Son olarak; 1868 Vilâyet Kanunu ile geçilen vilâyet sisteminde oluşturulan mahalli meclisler de, yukarıda saydığımız unsurlara ilave olarak merkezî meclisi Osmanlı insanına âşina kılmıştır. Kısaltarak saydığımız bütün bu nokta-i istinatlar sayesinde, Osmanlıda meclis kendisine bir hayat alanı bulabilmiştir. Ancak, Osmanlı meclisinin, batıdaki seyirden çok farklı bir üslupta kurumlaştığını hemen belirtmek gerekir. Osmanlı meclisini batıdaki benzerlerinden ayıran bu üslub farkı, muhtemelen, hem Kânûn-u Esâsînin hem de meclisin kurtarıcı bir sihirli değnek olarak görülme-sinden neş’et etmektedir.

Meşrutiyetin Hukuki Teminatı Kanun-u Esasi (1876)
Kanûn-u Esasînin ilânı (23 Aralık 1876)

Hukuk tarihimizde ilk anayasa olarak kabul edilen 1876 Kanun-u Esasisi aynı zamanda meşrutiyetin de hukukî teminatı sayılmaktadır. Mezkur anayasa, Server Paşanın başkanlığında 16 mülkiye memuru, 10 ilmiye mensubu, 2 ferik rütbeli asker ve 3 hıristiyan müsteşardan müteşekkil bir heyet tarafından hazırlanmıştır. Mithat Paşanın “Kanun-u Cedit” adını verdiği tasarıyla Sait Paşanın tercüme ettiği Fransız anayasası ve 1831 Belçika anayasası örnek alınarak Kanûn-u Esâsî taslağı hazırlandı ve Mithat Paşa başkanlığındaki Heyet-i Vükelâya sunuldu.
-=-=-=-=-
_Görev Koşulu 1_.
Seçilen metindeki “Hukuk tarihimizde ilk anayasa olarak kabul edilen 1876 Kanun-u Esasisi aynı zamanda meşrutiyetin de hukukî teminatı sayılmaktadır.” cümlesini İngilizceye çeviriniz.
_Görev Koşulu 2_.
Seçilen metinde "Hukuk tarihimizde ilk" sözcüklerini içeren yerle açılıp "Heyet-i Vükelâya sunuldu." ile kapanan bölümü olduğu gibi kopyalayınız.

_Sağlanan Bilgiler_.
-=-=-=-=-
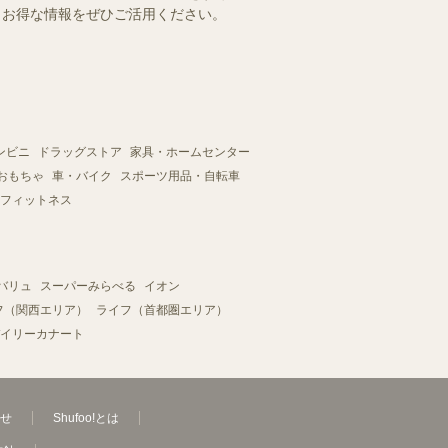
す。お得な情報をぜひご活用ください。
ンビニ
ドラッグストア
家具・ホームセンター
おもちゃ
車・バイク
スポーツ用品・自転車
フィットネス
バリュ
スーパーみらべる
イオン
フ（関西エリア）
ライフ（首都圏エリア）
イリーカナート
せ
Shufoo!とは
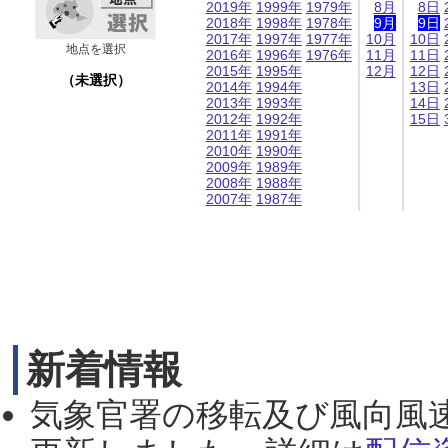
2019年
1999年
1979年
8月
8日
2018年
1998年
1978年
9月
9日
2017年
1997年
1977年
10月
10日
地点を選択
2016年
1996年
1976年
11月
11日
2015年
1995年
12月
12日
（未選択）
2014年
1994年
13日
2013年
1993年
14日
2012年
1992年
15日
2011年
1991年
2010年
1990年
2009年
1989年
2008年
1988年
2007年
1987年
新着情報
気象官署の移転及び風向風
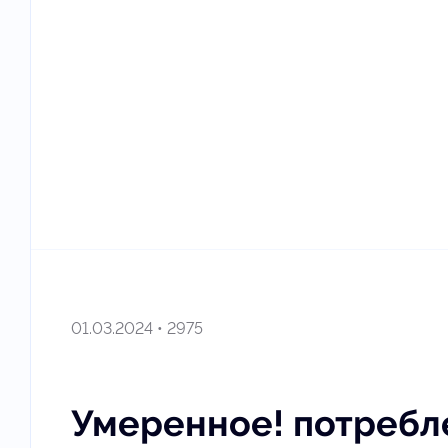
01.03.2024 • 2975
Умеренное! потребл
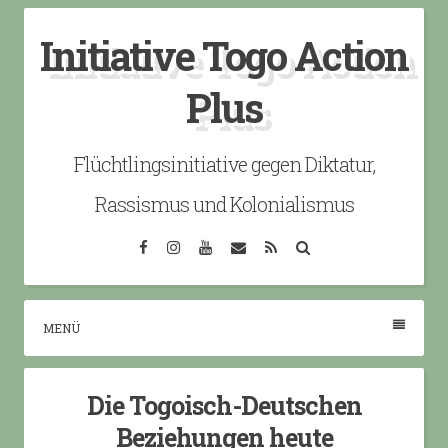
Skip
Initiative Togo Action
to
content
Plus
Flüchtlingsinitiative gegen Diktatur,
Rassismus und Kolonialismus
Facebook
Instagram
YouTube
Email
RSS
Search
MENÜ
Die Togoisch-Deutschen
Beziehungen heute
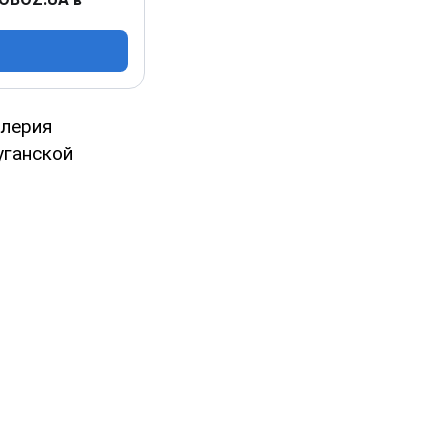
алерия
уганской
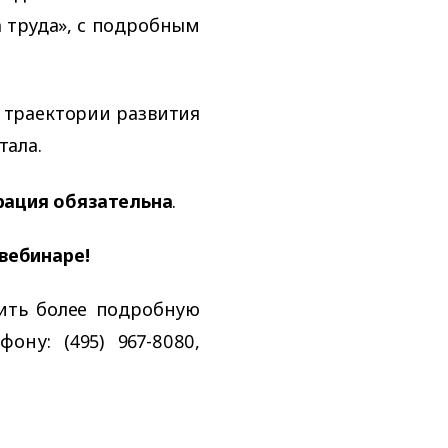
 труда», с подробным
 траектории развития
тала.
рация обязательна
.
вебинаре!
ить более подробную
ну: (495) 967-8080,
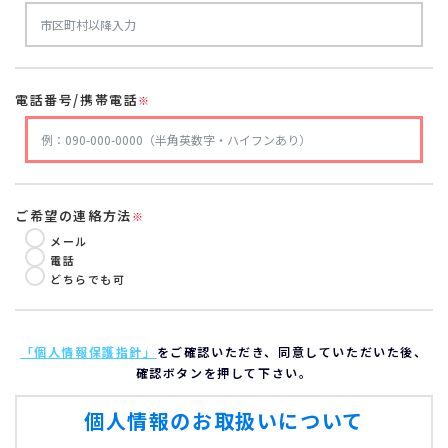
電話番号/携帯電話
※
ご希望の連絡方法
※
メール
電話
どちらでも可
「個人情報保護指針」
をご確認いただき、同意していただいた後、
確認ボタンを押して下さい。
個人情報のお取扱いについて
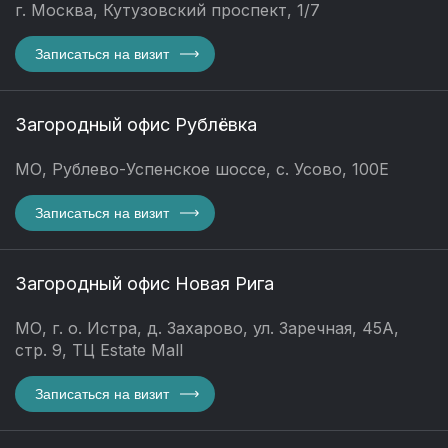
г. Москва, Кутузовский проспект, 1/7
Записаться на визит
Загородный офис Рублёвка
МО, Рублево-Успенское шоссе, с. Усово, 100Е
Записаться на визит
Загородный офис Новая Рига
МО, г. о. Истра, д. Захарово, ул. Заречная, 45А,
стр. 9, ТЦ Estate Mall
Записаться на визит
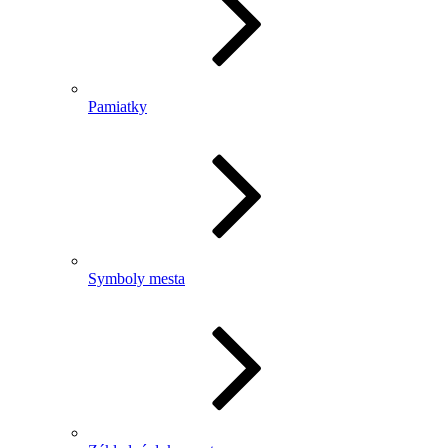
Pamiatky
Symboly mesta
-=-=-=-=-
_Görev Çıktısı 1_.
The 1876 Kanun-u Esasi, which is accepted as the first constitution in our legal history, is also regarded as the legal guarantee of constitutional monarchy.

_Görev Çıktısı 2_.
Hukuk tarihimizde ilk anayasa olarak kabul edilen 1876 Kanun-u Esasisi aynı zamanda meşrutiyetin de hukukî teminatı sayılmaktadır. Mezkur anayasa, Server Paşanın başkanlığında 16 mülkiye memuru, 10 ilmiye mensubu, 2 ferik rütbeli asker ve 3 hıristiyan müsteşardan müteşekkil bir heyet tarafından hazırlanmıştır. Mithat Paşanın “Kanun-u Cedit” adını verdiği tasarıyla Sait Paşanın tercüme ettiği Fransız anayasası ve 1831 Belçika anayasası örnek alınarak Kanûn-u Esâsî taslağı hazırlandı ve Mithat Paşa başkanlığındaki Heyet-i Vükelâya sunuldu.